== What is required ==
Word-for-word transcription needed. Include every entry below but no pictures.

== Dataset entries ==
=-=-=
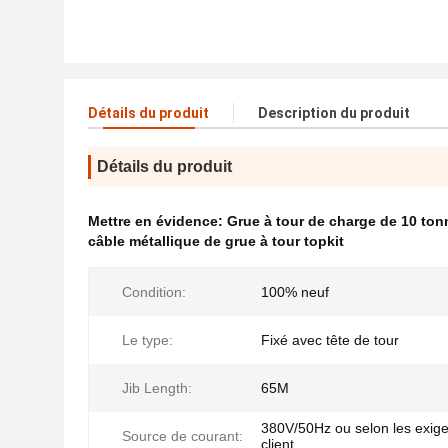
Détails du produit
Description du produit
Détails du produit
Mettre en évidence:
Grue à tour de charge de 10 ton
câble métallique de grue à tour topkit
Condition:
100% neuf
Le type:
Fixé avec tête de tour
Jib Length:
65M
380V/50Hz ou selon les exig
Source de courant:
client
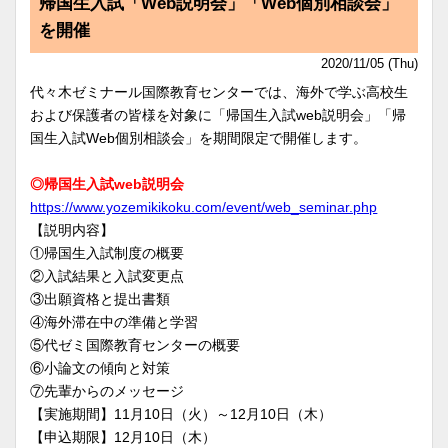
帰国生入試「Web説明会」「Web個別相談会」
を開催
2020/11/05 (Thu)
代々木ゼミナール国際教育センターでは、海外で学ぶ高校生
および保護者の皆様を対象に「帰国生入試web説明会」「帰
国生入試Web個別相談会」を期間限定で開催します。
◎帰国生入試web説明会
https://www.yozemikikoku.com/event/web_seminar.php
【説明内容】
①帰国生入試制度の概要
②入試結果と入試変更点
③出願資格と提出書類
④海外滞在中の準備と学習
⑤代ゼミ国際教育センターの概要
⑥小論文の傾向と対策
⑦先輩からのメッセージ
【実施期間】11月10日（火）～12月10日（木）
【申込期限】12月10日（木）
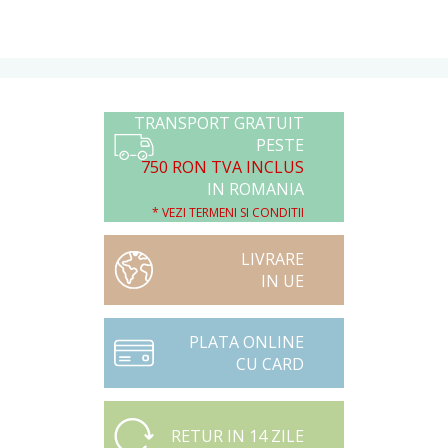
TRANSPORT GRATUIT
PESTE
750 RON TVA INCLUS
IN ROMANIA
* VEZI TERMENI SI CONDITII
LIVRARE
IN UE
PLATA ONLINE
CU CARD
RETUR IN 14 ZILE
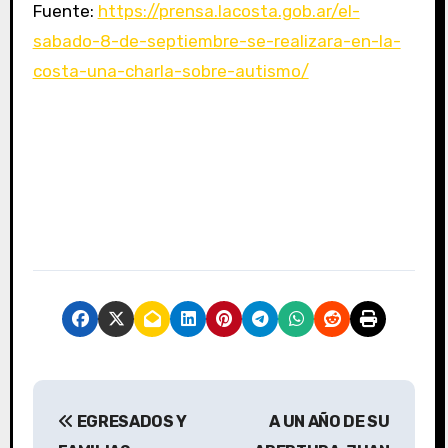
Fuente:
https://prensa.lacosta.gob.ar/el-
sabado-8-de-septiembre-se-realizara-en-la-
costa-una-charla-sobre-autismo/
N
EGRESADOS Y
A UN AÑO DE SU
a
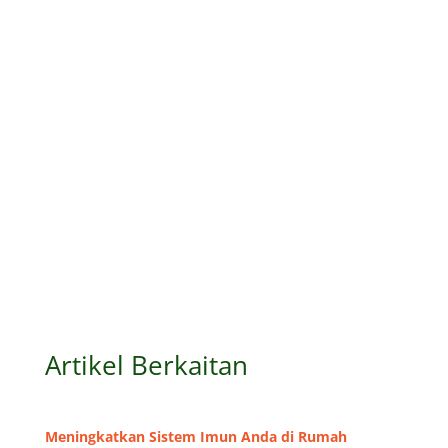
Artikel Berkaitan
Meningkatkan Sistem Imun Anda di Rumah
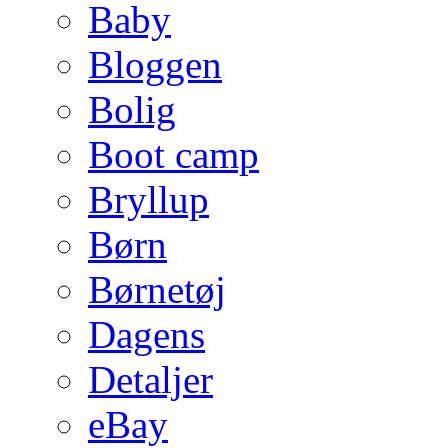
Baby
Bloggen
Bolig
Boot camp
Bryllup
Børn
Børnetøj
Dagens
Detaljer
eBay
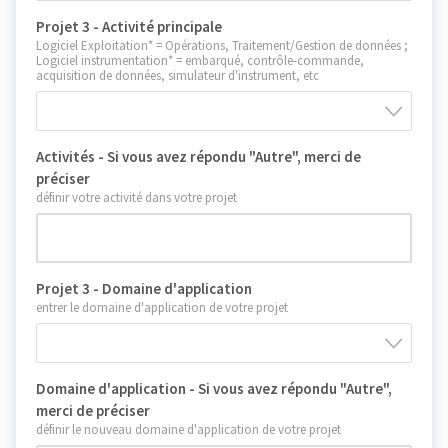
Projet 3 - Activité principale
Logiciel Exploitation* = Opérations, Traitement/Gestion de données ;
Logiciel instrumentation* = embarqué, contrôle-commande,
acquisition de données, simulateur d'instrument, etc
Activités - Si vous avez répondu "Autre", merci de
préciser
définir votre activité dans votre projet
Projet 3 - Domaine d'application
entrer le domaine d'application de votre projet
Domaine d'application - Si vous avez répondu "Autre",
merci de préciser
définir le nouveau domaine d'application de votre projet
=-=-=
== Answer to the exercise ==
Détails du produit
Description du produit
Détails du produit
Mettre en évidence:
Grue à tour de charge de 10 ton
câble métallique de grue à tour topkit
Condition:
100% neuf
Le type:
Fixé avec tête de tour
Jib Length:
65M
380V/50Hz ou selon les exig
Source de courant:
client
帰国生入試「Web説明会」「Web個別相談会」
を開催
2020/11/05 (Thu)
代々木ゼミナール国際教育センターでは、海外で学ぶ高校生
および保護者の皆様を対象に「帰国生入試web説明会」「帰
国生入試Web個別相談会」を期間限定で開催します。
◎帰国生入試web説明会
https://www.yozemikikoku.com/event/web_seminar.php
【説明内容】
①帰国生入試制度の概要
②入試結果と入試変更点
③出願資格と提出書類
④海外滞在中の準備と学習
⑤代ゼミ国際教育センターの概要
⑥小論文の傾向と対策
⑦先輩からのメッセージ
【実施期間】11月10日（火）～12月10日（木）
【申込期限】12月10日（木）
TRANSPORT GRATUIT
PESTE
750 RON TVA INCLUS
IN ROMANIA
* VEZI TERMENI SI CONDITII
LIVRARE
IN UE
PLATA ONLINE
CU CARD
RETUR IN 14 ZILE
Fuente:
https://prensa.lacosta.gob.ar/el-
sabado-8-de-septiembre-se-realizara-en-la-
costa-una-charla-sobre-autismo/
N
EGRESADOS Y
A UN AÑO DE SU
a
Artikel Berkaitan
Meningkatkan Sistem Imun Anda di Rumah
Baby
Bloggen
Bolig
Boot camp
Bryllup
Børn
Børnetøj
Dagens
Detaljer
eBay
Projet 3 - Activité principale
Logiciel Exploitation* = Opérations, Traitement/Gestion de données ;
Logiciel instrumentation* = embarqué, contrôle-commande,
acquisition de données, simulateur d'instrument, etc
Activités - Si vous avez répondu "Autre", merci de
préciser
définir votre activité dans votre projet
Projet 3 - Domaine d'application
entrer le domaine d'application de votre projet
Domaine d'application - Si vous avez répondu "Autre",
merci de préciser
définir le nouveau domaine d'application de votre projet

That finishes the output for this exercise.